WHAT IS NEEDED:
Please copy out all lines of the entries that contain the word "Litigation".

DATA SUPPLIED:
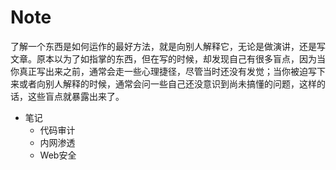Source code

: # Note
了解一个东西是如何运作的最好方法，就是向别人解释它，无论是做演讲，还是写文章。原本以为了如指掌的东西，但在写的时候，却发现自己有很多盲点，因为当你真正写出来之前，通常会走一些心理捷径，尽管当时还没有发觉；当你被迫写下来或者向别人解释的时候，通常会问一些自己还没意识到尚未搞懂的问题，这样的话，这些盲点就暴露出来了。
- 笔记
  - 代码审计
  - 内网渗透
  - Web安全
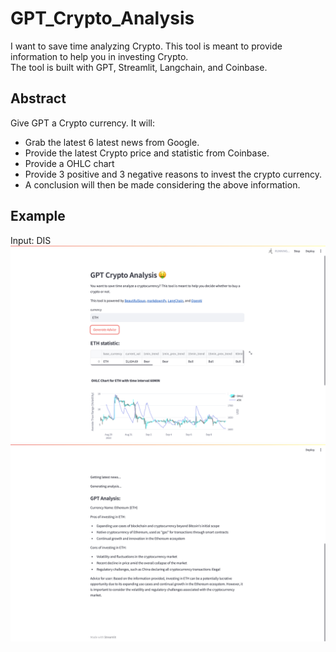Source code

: # GPT_Crypto_Analysis
  I want to save time analyzing Crypto.  This tool is meant to provide information to help you in investing Crypto.  
  The tool is built with GPT, Streamlit, Langchain, and Coinbase. 

## Abstract
Give GPT a Crypto currency. 
It will: 
- Grab the latest 6 latest news from Google.
- Provide the latest Crypto price and statistic from Coinbase.
- Provide a OHLC chart 
- Provide 3 positive and 3 negative reasons to invest the crypto currency.
- A conclusion will then be made considering the above information.  

## Example 
Input: DIS 
![Crypto App](main.png)
![Stats App](analysis.png)





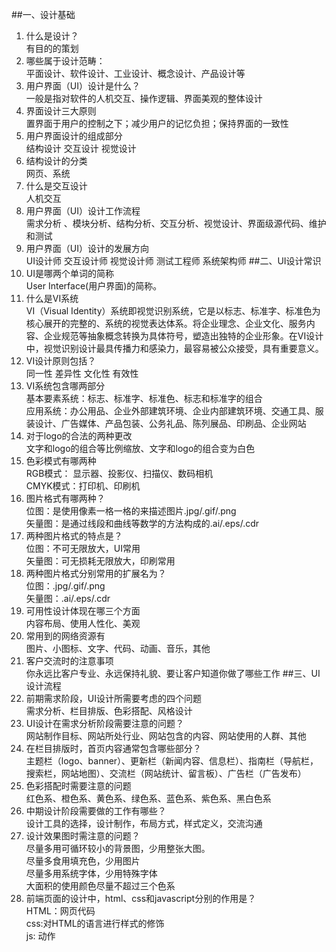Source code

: ##一、设计基础
1. 什么是设计？  
  有目的的策划  
2. 哪些属于设计范畴：  
  平面设计、软件设计、工业设计、概念设计、产品设计等  
3. 用户界面（UI）设计是什么？  
一般是指对软件的人机交互、操作逻辑、界面美观的整体设计
4. 界面设计三大原则  
   置界面于用户的控制之下；减少用户的记忆负担；保持界面的一致性
6. 用户界面设计的组成部分  
结构设计 交互设计 视觉设计
7. 结构设计的分类  
网页、系统
8. 什么是交互设计  
人机交互
9. 用户界面（UI）设计工作流程  
需求分析 、模块分析、结构分析、交互分析、视觉设计、界面级源代码、维护和测试
10. 用户界面（UI）设计的发展方向  
UI设计师 交互设计师 视觉设计师 测试工程师 系统架构师
##二、UI设计常识
1. UI是哪两个单词的简称  
User Interface(用户界面)的简称。
2. 什么是VI系统  
VI（Visual Identity）系统即视觉识别系统，它是以标志、标准字、标准色为核心展开的完整的、系统的视觉表达体系。将企业理念、企业文化、服务内容、企业规范等抽象概念转换为具体符号，塑造出独特的企业形象。在VI设计中，视觉识别设计最具传播力和感染力，最容易被公众接受，具有重要意义。
3. VI设计原则包括？  
同一性 差异性 文化性 有效性
4. VI系统包含哪两部分  
基本要素系统：标志、标准字、标准色、标志和标准字的组合  
应用系统：办公用品、企业外部建筑环境、企业内部建筑环境、交通工具、服装设计、广告媒体、产品包装、公务礼品、陈列展品、印刷品、企业网站
5. 对于logo的合法的两种更改  
文字和logo的组合等比例缩放、文字和logo的组合变为白色
6. 色彩模式有哪两种  
RGB模式： 显示器、投影仪、扫描仪、数码相机  
CMYK模式：打印机、印刷机 
7. 图片格式有哪两种？  
位图：是使用像素一格一格的来描述图片.jpg/.gif/.png  
矢量图：是通过线段和曲线等数学的方法构成的.ai/.eps/.cdr
8. 两种图片格式的特点是？  
位图：不可无限放大，UI常用  
矢量图：可无损耗无限放大，印刷常用
9. 两种图片格式分别常用的扩展名为？  
位图：.jpg/.gif/.png  
矢量图：.ai/.eps/.cdr
10. 可用性设计体现在哪三个方面  
内容布局、使用人性化、美观
11. 常用到的网络资源有  
图片、小图标、文字、代码、动画、音乐，其他
12. 客户交流时的注意事项  
你永远比客户专业、永远保持礼貌、要让客户知道你做了哪些工作
##三、UI设计流程
1. 前期需求阶段，UI设计所需要考虑的四个问题  
需求分析、栏目排版、色彩搭配、风格设计
2. UI设计在需求分析阶段需要注意的问题？  
网站制作目标、网站所处行业、网站包含的内容、网站使用的人群、其他
3. 在栏目排版时，首页内容通常包含哪些部分？  
主题栏（logo、banner）、更新栏（新闻内容、信息栏）、指南栏（导航栏，搜索栏，网站地图）、交流栏（网站统计、留言板）、广告栏（广告发布）
4. 色彩搭配时需要注意的问题  
红色系、橙色系、黄色系、绿色系、蓝色系、紫色系、黑白色系
5. 中期设计阶段需要做的工作有哪些？  
设计工具的选择，设计制作，布局方式，样式定义，交流沟通
6. 设计效果图时需注意的问题？  
尽量多用可循环较小的背景图，少用整张大图。  
尽量多食用填充色，少用图片  
尽量多用系统字体，少用特殊字体  
大面积的使用颜色尽量不超过三个色系
7. 前端页面的设计中，html、css和javascript分别的作用是？  
HTML：网页代码  
css:对HTML的语言进行样式的修饰  
js: 动作
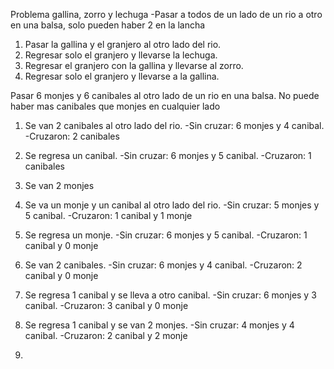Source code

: Problema gallina, zorro y lechuga
-Pasar a todos de un lado de un rio a otro en una balsa, solo pueden haber 2 en la lancha

1. Pasar la gallina y el granjero al otro lado del rio.
2. Regresar solo el granjero y llevarse la lechuga.
3. Regresar el granjero con la gallina y llevarse al zorro.
4. Regresar solo el granjero y llevarse a la gallina.

Pasar 6 monjes y 6 canibales al otro lado de un rio en una balsa.
No puede haber mas canibales que monjes en cualquier lado

1. Se van 2 canibales al otro lado del rio. -Sin cruzar: 6 monjes y 4 canibal. -Cruzaron: 2 canibales
2. Se regresa un canibal. -Sin cruzar: 6 monjes y 5 canibal. -Cruzaron: 1 canibales
3. Se van 2 monjes 

1. Se va un monje y un canibal al otro lado del rio. -Sin cruzar: 5 monjes y 5 canibal. -Cruzaron: 1 canibal y 1 monje
2. Se regresa un monje.  -Sin cruzar: 6 monjes y 5 canibal. -Cruzaron: 1 canibal y 0 monje
3. Se van 2 canibales.  -Sin cruzar: 6 monjes y 4 canibal. -Cruzaron: 2 canibal y 0 monje
3. Se regresa 1 canibal y se lleva a otro canibal.  -Sin cruzar: 6 monjes y 3 canibal. -Cruzaron: 3 canibal y 0 monje
4. Se regresa 1 canibal y se van 2 monjes.  -Sin cruzar: 4 monjes y 4 canibal. -Cruzaron: 2 canibal y 2 monje
5. 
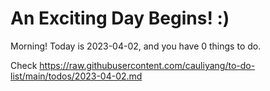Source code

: # An Exciting Day Begins! :)

Morning! Today is 2023-04-02, and you have 0 things to do.

Check https://raw.githubusercontent.com/cauliyang/to-do-list/main/todos/2023-04-02.md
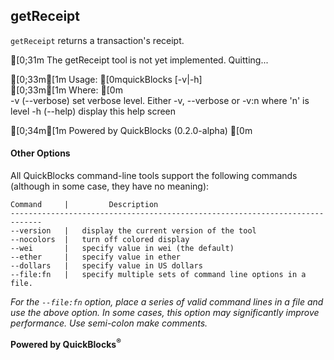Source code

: ## getReceipt

`getReceipt` returns a transaction's receipt.


[0;31m  The getReceipt tool is not yet implemented. Quitting...

[0;33m[1m  Usage:    [0mquickBlocks [-v|-h]  
[0;33m[1m  Where:  [0m  
	-v  (--verbose)       set verbose level. Either -v, --verbose or -v:n where 'n' is level
	-h  (--help)          display this help screen

[0;34m[1m  Powered by QuickBlocks (0.2.0-alpha)
[0m
#### Other Options

All QuickBlocks command-line tools support the following commands (although in some case, they have no meaning):

    Command     |         Description
    -----------------------------------------------------------------------------
    --version   |   display the current version of the tool
    --nocolors  |   turn off colored display
    --wei       |   specify value in wei (the default)
    --ether     |   specify value in ether
    --dollars   |   specify value in US dollars
    --file:fn   |   specify multiple sets of command line options in a file.

*For the `--file:fn` option, place a series of valid command lines in a file and use the above option. In some cases, this option may significantly improve performance. Use semi-colon make comments.*

**Powered by QuickBlocks<sup>&reg;</sup>**


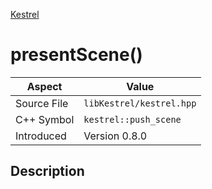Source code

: [Kestrel](index)
# presentScene()
| Aspect | Value |
| --- | --- |
| Source File | `libKestrel/kestrel.hpp` |
| C++ Symbol | `kestrel::push_scene` |
| Introduced | Version 0.8.0 |
## Description

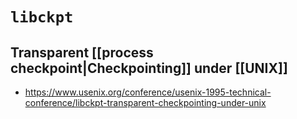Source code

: # `libckpt`
## Transparent [[process checkpoint|Checkpointing]] under [[UNIX]]

- https://www.usenix.org/conference/usenix-1995-technical-conference/libckpt-transparent-checkpointing-under-unix
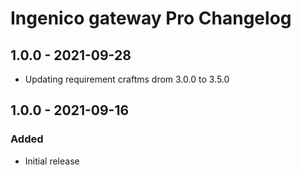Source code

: # Ingenico gateway Pro Changelog

## 1.0.0 - 2021-09-28
- Updating requirement craftms drom 3.0.0 to 3.5.0

## 1.0.0 - 2021-09-16
### Added
- Initial release
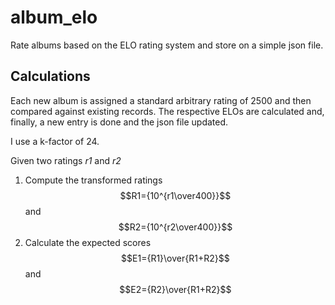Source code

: # album_elo
Rate albums based on the ELO rating system and store on a simple json file.

## Calculations
Each new album is assigned a standard arbitrary rating of 2500 and then compared against existing records. The respective ELOs are calculated and, finally, a new entry is done and the json file updated.

I use a k-factor of 24.

Given two ratings *r1* and *r2*

1. 	Compute the transformed ratings $$R1={10^{r1\over400}}$$ and $$R2={10^{r2\over400}}$$
2.  Calculate the expected scores $$E1={R1}\over{R1+R2}$$ and $$E2={R2}\over{R1+R2}$$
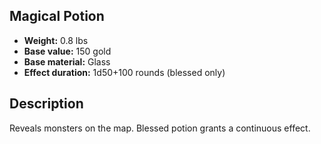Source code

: ## Magical Potion

- **Weight:** 0.8 lbs
- **Base value:** 150 gold
- **Base material:** Glass
- **Effect duration:** 1d50+100 rounds (blessed only)

## Description

Reveals monsters on the map.
Blessed potion grants a continuous effect.
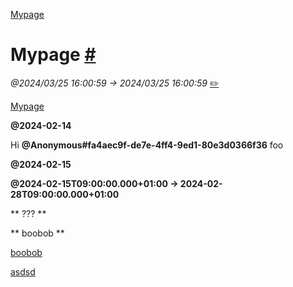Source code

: [ Mypage](#)

#  Mypage  [#](#)
*@2024/03/25 16:00:59 -> 2024/03/25 16:00:59* [✏️](https://notion.so/183af621072445438c48af7dd4f21f5c)

[ Mypage](#)




**@2024-02-14**




Hi   **@Anonymous#fa4aec9f-de7e-4ff4-9ed1-80e3d0366f36**   foo




**@2024-02-15**




**@2024-02-15T09:00:00.000+01:00 → 2024-02-28T09:00:00.000+01:00**








 ** ??? ** 

 ** boobob ** 

[boobob](https://www.notion.so/99ec6c548c314555a7f379f73336893c)




[ asdsd](./my_child_page.md)



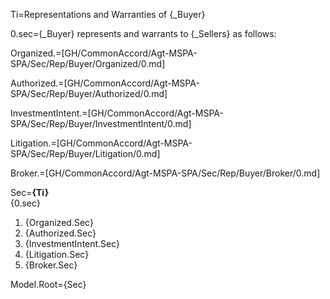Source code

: Ti=Representations and Warranties of {_Buyer}

0.sec={_Buyer} represents and warrants to {_Sellers} as follows:

Organized.=[GH/CommonAccord/Agt-MSPA-SPA/Sec/Rep/Buyer/Organized/0.md]

Authorized.=[GH/CommonAccord/Agt-MSPA-SPA/Sec/Rep/Buyer/Authorized/0.md]

InvestmentIntent.=[GH/CommonAccord/Agt-MSPA-SPA/Sec/Rep/Buyer/InvestmentIntent/0.md]

Litigation.=[GH/CommonAccord/Agt-MSPA-SPA/Sec/Rep/Buyer/Litigation/0.md]

Broker.=[GH/CommonAccord/Agt-MSPA-SPA/Sec/Rep/Buyer/Broker/0.md]

Sec=<b>{Ti}</b><br/>{0.sec}<ol><li>{Organized.Sec}<li>{Authorized.Sec}<li>{InvestmentIntent.Sec}<li>{Litigation.Sec}<li>{Broker.Sec}</ol>

Model.Root={Sec}
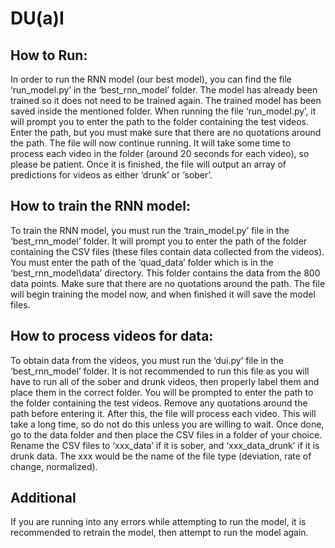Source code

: # DU(a)I

## How to Run:

In order to run the RNN model (our best model), you can find the file ‘run_model.py’ in the ‘best_rnn_model’ folder.
The model has already been trained so it does not need to be trained again. The trained model has been saved inside
the mentioned folder. When running the file ‘run_model.py’, it will prompt you to enter the path to the folder
containing the test videos. Enter the path, but you must make sure that there are no quotations around the path.
The file will now continue running. It will take some time to process each video in the folder (around 20 seconds
for each video), so please be patient. Once it is finished, the file will output an array of predictions for videos
as either ‘drunk’ or ‘sober’.


## How to train the RNN model:

To train the RNN model, you must run the ‘train_model.py’ file in the ‘best_rnn_model’ folder. It will prompt you to
enter the path of the folder containing the CSV files (these files contain data collected from the videos). You must
enter the path of the ‘quad_data’ folder which is in the ‘best_rnn_model\data’ directory. This folder contains the 
data from the 800 data points. Make sure that there are no quotations around the path. The file will begin training 
the model now, and when finished it will save the model files.


## How to process videos for data:

To obtain data from the videos, you must run the ‘dui.py’ file in the ‘best_rnn_model’ folder. It is not recommended
to run this file as you will have to run all of the sober and drunk videos, then properly label them and place them
in the correct folder. You will be prompted to enter the path to the folder containing the test videos. Remove any 
quotations around the path before entering it. After this, the file will process each video. This will take a long
time, so do not do this unless you are willing to wait. Once done, go to the data folder and then place the CSV 
files in a folder of your choice. Rename the CSV files to ‘xxx_data’ if it is sober, and ‘xxx_data_drunk’ if it is 
drunk data. The xxx would be the name of the file type (deviation, rate of change, normalized).

## Additional

If you are running into any errors while attempting to run the model, it is recommended to retrain the model, then 
attempt to run the model again.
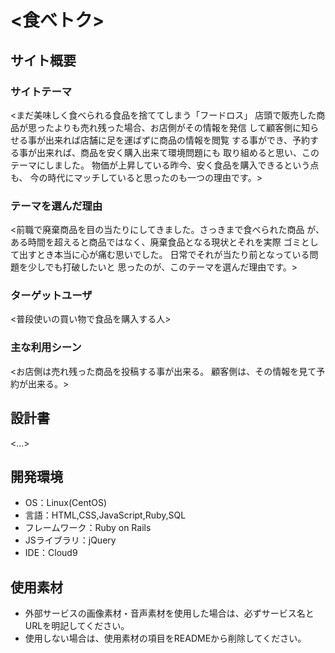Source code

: # <食べトク>

## サイト概要
### サイトテーマ
<まだ美味しく食べられる食品を捨ててしまう「フードロス」
店頭で販売した商品が思ったよりも売れ残った場合、お店側がその情報を発信
して顧客側に知らせる事が出来れば店舗に足を運ばずに商品の情報を閲覧
する事ができ、予約する事が出来れば、商品を安く購入出来て環境問題にも
取り組めると思い、このテーマにしました。
物価が上昇している昨今、安く食品を購入できるという点も、
今の時代にマッチしていると思ったのも一つの理由です。>

### テーマを選んだ理由
<前職で廃棄商品を目の当たりにしてきました。さっきまで食べられた商品
が、ある時間を超えると商品ではなく、廃棄食品となる現状とそれを実際
ゴミとして出すとき本当に心が痛む思いでした。
日常でそれが当たり前となっている問題を少しでも打破したいと
思ったのが、このテーマを選んだ理由です。>

### ターゲットユーザ
<普段使いの買い物で食品を購入する人>

### 主な利用シーン
<お店側は売れ残った商品を投稿する事が出来る。
顧客側は、その情報を見て予約が出来る。>

## 設計書
<...>

## 開発環境
- OS：Linux(CentOS)
- 言語：HTML,CSS,JavaScript,Ruby,SQL
- フレームワーク：Ruby on Rails
- JSライブラリ：jQuery
- IDE：Cloud9

## 使用素材
- 外部サービスの画像素材・音声素材を使用した場合は、必ずサービス名とURLを明記してください。
- 使用しない場合は、使用素材の項目をREADMEから削除してください。
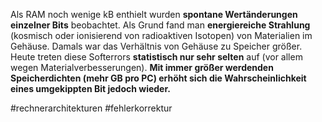 Als RAM noch wenige kB enthielt wurden **spontane Wertänderungen einzelner Bits** beobachtet. Als Grund fand man **energiereiche Strahlung** (kosmisch oder ionisierend von radioaktiven Isotopen) von Materialien im Gehäuse. Damals war das Verhältnis von Gehäuse zu Speicher größer. 
Heute treten diese Softerrors **statistisch nur sehr selten** auf (vor allem wegen Materialverbesserungen). **Mit immer größer werdenden Speicherdichten (mehr GB pro PC) erhöht sich die Wahrscheinlichkeit eines umgekippten Bit jedoch wieder.**

\#rechnerarchitekturen #fehlerkorrektur 
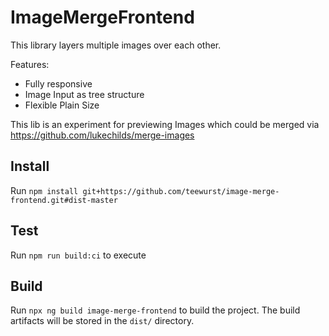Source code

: # ImageMergeFrontend

This library layers multiple images over each other.

Features:

- Fully responsive
- Image Input as tree structure
- Flexible Plain Size

This lib is an experiment for previewing Images which could be merged via https://github.com/lukechilds/merge-images

## Install

Run `npm install git+https://github.com/teewurst/image-merge-frontend.git#dist-master`

## Test

Run `npm run build:ci` to execute 

## Build

Run `npx ng build image-merge-frontend` to build the project. The build artifacts will be stored in the `dist/` directory.

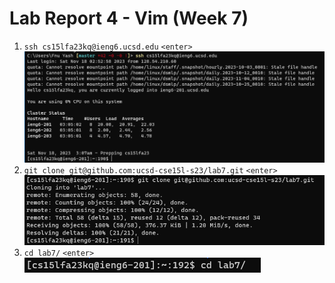 # Lab Report 4 - Vim (Week 7)

1. `ssh cs15lfa23kq@ieng6.ucsd.edu` `<enter>`
![Image](https://github.com/fyash1010/cse15l-lab-reports/blob/main/img14.png)
2. `git clone git@github.com:ucsd-cse15l-s23/lab7.git` `<enter>`
![Image](https://github.com/fyash1010/cse15l-lab-reports/blob/main/img15.png)
3. `cd lab7/` `<enter>`
![Image](https://github.com/fyash1010/cse15l-lab-reports/blob/main/img16.png)
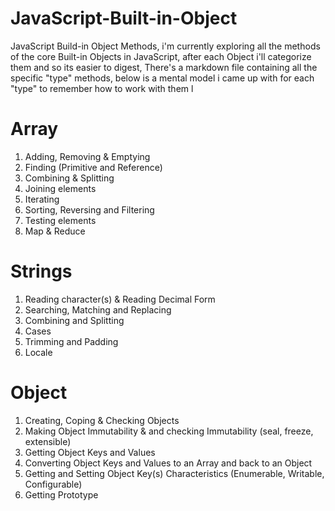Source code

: # JavaScript-Built-in-Object
JavaScript Build-in Object Methods, i'm currently exploring all the methods of the core Built-in Objects in JavaScript, after each Object i'll categorize them and so its easier to digest, There's a markdown file containing all the specific "type" methods, below is a mental model i came up with for each "type" to remember how to work with them
l
# **Array**

1. Adding, Removing & Emptying
2. Finding (Primitive and Reference)
3. Combining & Splitting
4. Joining elements
5. Iterating 
6. Sorting, Reversing and Filtering
7. Testing elements  
8. Map & Reduce


# **Strings**

1. Reading character(s) & Reading Decimal Form
2. Searching, Matching and Replacing
3. Combining and Splitting
4. Cases
5. Trimming and Padding
6. Locale


# **Object**

1. Creating, Coping & Checking Objects
2. Making Object Immutability & and checking Immutability  (seal, freeze, extensible)
3. Getting Object Keys and Values
4. Converting Object Keys and Values to an Array and back to an Object
5. Getting and Setting Object Key(s) Characteristics (Enumerable, Writable, Configurable)
6. Getting Prototype
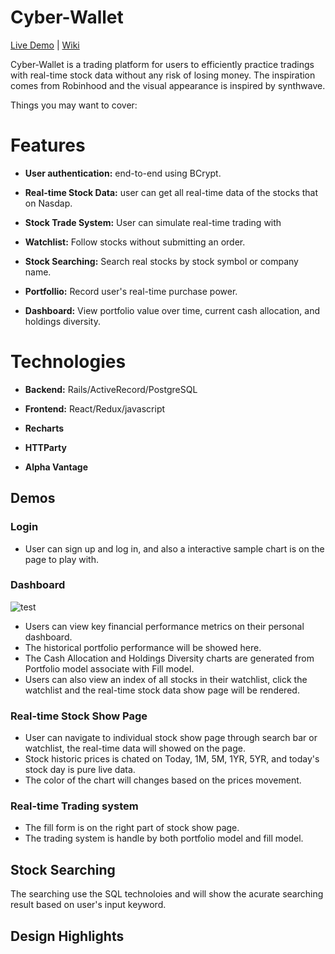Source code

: # Cyber-Wallet
[Live Demo](https://cyber-wallet.herokuapp.com/#/login) | [Wiki](https://github.com/1a2b3c4dBobAn/Cyber-Wallet/wiki)

Cyber-Wallet is a trading platform for users to efficiently practice tradings with real-time stock data without any risk of losing money. The inspiration comes from Robinhood and the visual appearance is inspired by synthwave.

Things you may want to cover:

# Features

* **User authentication:** end-to-end using BCrypt.

* **Real-time Stock Data:** user can get all real-time data of the stocks that on Nasdap. 

* **Stock Trade System:** User can simulate real-time trading with

* **Watchlist:** Follow stocks without submitting an order.

* **Stock Searching:** Search real stocks by stock symbol or company name.

* **Portfollio:** Record user's real-time purchase power.

* **Dashboard:** View portfolio value over time, current cash allocation, and holdings diversity.

# Technologies

 * **Backend:**  Rails/ActiveRecord/PostgreSQL
 
 * **Frontend:**  React/Redux/javascript
 
 * **Recharts**
  
 * **HTTParty**
   
 * **Alpha Vantage**
 
 
## Demos
 
### Login
 
* User can sign up and log in, and also a interactive sample chart is on the page to play with.

 
### Dashboard

![test](https://github.com/1a2b3c4dBobAn/Cyber-Wallet/blob/master/ReadmeGif/DashBoard_show.gif)

* Users can view key financial performance metrics on their personal dashboard.
* The historical portfolio performance will be showed here.
* The Cash Allocation and Holdings Diversity charts are generated from Portfolio model associate with Fill model.
* Users can also view an index of all stocks in their watchlist, click the watchlist and the real-time stock data show page will be rendered.
 
### Real-time Stock Show Page

* User can navigate to individual stock show page through search bar or watchlist, the real-time data will showed on the page.
* Stock historic prices is chated on Today, 1M, 5M, 1YR, 5YR, and today's stock day is pure live data.
* The color of the chart will changes based on the prices movement.
 

### Real-time Trading system

* The fill form is on the right part of stock show page.
* The trading system is handle by both portfolio model and fill model.
  
## Stock Searching
 
The searching use the SQL technoloies and will show the acurate searching result based on user's input keyword.
 
## Design Highlights
 
 
 
 
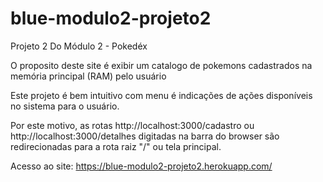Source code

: # blue-modulo2-projeto2
Projeto 2 Do Módulo 2 - Pokedéx

O proposito deste site é exibir um catalogo de pokemons cadastrados na memória principal (RAM) pelo usuário

Este projeto é bem intuitivo com menu é indicações de ações disponíveis no sistema para o usuário.

Por este motivo, as rotas http://localhost:3000/cadastro ou http://localhost:3000/detalhes digitadas na barra do browser são redirecionadas para a rota raiz "/" ou tela principal.

Acesso ao site: https://blue-modulo2-projeto2.herokuapp.com/

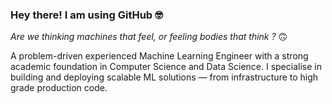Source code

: ### Hey there! I am using GitHub 🤓

_Are we thinking machines that feel, or feeling bodies that think ?_ 🙃

<!--
**nizamphoenix/nizamphoenix** is a ✨ _special_ ✨ repository because its `README.md` (this file) appears on your GitHub profile.
-->
A problem-driven experienced Machine Learning Engineer with a strong academic foundation in Computer Science and Data Science. I specialise in building and deploying scalable ML solutions — from infrastructure to high grade production code.
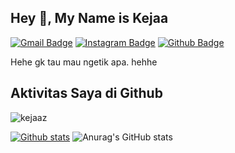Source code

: ## Hey 👋, My Name is Kejaa
[![Gmail Badge](https://img.shields.io/badge/-caly.za17@gmail.com-c14438?style=flat&logo=Gmail&logoColor=white&link=mailto:caly.za17@gmail.com)](mailto:caly.za17@gmail.com) 
[![Instagram Badge](https://img.shields.io/badge/-@kejaaz_-0072b1?style=flat&logo=instagram&logoColor=white&link=https://www.instagram.com/kejaaz_/)](https://www.instagram.com/kejaaz_/) [![Github Badge](https://img.shields.io/badge/-kejaaz-grey?style=flat&logo=github&logoColor=white&link=https://github.com/kejaaz/)](https://www.github.com/kejaaz/)
<p align='left'>Hehe gk tau mau ngetik apa. hehhe</p>

## Aktivitas Saya di Github
<p align=left> <img src=https://komarev.com/ghpvc/?username=kejaaz alt=kejaaz /> </p>

[![Github stats](https://github-readme-stats.vercel.app/api?username=kejaaz&show_icons=true&include_all_commits=true)](https://github.com/kejaaz/github-readme-stats)
![Anurag's GitHub stats](https://github-readme-stats.vercel.app/api?username=anuraghazra&show_icons=true&theme=radical)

ANSWER SPACE:
Litigation.=[GH/CommonAccord/Agt-MSPA-SPA/Sec/Rep/Buyer/Litigation/0.md]
Sec=<b>{Ti}</b><br/>{0.sec}<ol><li>{Organized.Sec}<li>{Authorized.Sec}<li>{InvestmentIntent.Sec}<li>{Litigation.Sec}<li>{Broker.Sec}</ol>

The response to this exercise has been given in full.